Notations: In what follows, $X$ stands for a Hausdorff LCTVS and $X'$ its topological dual. Let $(T,\mathcal{M},\mu)$ be a finite measure space, i.e., $T$ is a nonempty set, $\mathcal{M}$ a $\sigma$-algebra of subsets of $T$ and $\mu$ is a nonnegative finite measure on $\mathcal{M}$.

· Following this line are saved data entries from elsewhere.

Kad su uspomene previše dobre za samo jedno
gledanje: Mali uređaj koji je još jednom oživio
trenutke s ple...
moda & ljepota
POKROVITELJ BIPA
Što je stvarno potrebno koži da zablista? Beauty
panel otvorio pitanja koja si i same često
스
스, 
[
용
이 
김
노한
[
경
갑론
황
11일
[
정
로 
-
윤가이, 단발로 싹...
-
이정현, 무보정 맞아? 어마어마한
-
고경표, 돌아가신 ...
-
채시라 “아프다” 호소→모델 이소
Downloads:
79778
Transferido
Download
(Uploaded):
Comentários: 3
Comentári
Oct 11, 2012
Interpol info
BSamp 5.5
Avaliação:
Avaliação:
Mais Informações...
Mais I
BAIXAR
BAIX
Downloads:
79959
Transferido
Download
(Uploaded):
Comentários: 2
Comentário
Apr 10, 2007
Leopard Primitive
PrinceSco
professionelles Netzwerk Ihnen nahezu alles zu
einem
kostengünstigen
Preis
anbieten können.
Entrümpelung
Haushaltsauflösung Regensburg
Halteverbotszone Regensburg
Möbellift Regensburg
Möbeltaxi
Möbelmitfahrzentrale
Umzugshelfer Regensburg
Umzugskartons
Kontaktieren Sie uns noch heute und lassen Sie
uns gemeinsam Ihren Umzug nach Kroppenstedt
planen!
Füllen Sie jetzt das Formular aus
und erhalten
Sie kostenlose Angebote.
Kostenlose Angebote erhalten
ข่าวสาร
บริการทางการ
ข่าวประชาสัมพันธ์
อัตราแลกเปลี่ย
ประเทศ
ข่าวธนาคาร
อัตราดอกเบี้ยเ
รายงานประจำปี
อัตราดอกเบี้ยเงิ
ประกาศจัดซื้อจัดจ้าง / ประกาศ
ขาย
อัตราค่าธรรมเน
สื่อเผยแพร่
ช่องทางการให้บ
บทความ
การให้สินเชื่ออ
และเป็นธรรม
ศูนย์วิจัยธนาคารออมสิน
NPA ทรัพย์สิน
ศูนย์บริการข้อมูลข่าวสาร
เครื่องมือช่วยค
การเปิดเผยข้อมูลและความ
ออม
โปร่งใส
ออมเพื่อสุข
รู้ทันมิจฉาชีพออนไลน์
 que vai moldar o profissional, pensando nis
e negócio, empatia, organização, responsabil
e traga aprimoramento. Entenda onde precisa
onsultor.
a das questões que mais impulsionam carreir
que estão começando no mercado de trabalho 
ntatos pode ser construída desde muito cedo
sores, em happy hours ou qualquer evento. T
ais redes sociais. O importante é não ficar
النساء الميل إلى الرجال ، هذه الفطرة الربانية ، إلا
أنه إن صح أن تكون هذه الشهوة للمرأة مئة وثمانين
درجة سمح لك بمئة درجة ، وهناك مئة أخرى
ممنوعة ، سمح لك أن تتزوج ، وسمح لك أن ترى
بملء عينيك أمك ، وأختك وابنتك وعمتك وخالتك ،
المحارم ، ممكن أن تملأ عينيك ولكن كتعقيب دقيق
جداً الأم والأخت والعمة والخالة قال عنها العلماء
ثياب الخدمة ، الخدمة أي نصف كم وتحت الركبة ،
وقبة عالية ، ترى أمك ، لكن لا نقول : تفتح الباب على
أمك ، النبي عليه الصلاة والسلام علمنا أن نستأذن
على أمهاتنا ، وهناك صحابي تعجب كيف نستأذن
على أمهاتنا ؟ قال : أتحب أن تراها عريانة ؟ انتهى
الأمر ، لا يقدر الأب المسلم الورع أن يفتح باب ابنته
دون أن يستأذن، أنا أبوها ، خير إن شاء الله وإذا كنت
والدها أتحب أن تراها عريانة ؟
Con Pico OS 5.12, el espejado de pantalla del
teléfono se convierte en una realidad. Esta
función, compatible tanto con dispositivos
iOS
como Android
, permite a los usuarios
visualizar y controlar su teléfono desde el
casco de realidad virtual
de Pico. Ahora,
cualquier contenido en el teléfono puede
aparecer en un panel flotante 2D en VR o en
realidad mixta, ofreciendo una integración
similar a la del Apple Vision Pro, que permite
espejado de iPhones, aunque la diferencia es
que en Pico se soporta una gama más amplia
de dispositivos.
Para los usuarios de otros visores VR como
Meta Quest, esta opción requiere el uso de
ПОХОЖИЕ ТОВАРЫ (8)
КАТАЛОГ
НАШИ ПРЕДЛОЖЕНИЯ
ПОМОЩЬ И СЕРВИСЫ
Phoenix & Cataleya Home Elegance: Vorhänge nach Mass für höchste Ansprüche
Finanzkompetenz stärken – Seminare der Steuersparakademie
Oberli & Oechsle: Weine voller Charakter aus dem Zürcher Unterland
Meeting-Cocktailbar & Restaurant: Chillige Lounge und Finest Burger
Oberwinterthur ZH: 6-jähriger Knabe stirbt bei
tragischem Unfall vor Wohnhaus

Definition. A function $f:T\to X$ is said to be Pettis-integrable if
for each $x'\in X'$, the composition map $$x'\circ f:T\to \mathbb{R}$$ is Lebesgue integrable and
for each $E\in \mathcal{M}$, there exists $x_E\in X$ such that $$x'(x_E)=\int_E(x'\circ f)d\mu$$ for all $x'\in X'$. In this case, $x_E$ is called the Pettis integral of $f$ over $E$ and is denoted by $$x_E=\int_E fd\mu.$$
Remark. Let $f:T\to X$ be Pettis-integrable. Define $$m_f:\mathcal{M}\to X$$ by $$m_f(E)=\int_E fd\mu$$ for any $E\in \mathcal{M}.$ Hahn-Banach Theorem ensures that $x_E$ in the above definition is necessarily unique and so $m_f$ is a well-defined mapping. Moreover, Orlicz-Pettis Theorem imply that the induced vector measure $m_f$ is countably additive, see for instance this.
Question. With the above discussions, how do we show that $m_f$ is $\mu$-continuous?
I would be thankful to someone who can help me...
Let $\mu(E)=0$. Take arbitrary $x'\in X'$, then $$ x'(m_f(E))=\int_E (x'\circ f)d\mu=0 $$ then. Since $x'\in X'$ is arbitrary by corollary of Hahn-Banach theorem $m_f(E)=0$. Thus, $m_f\ll\mu$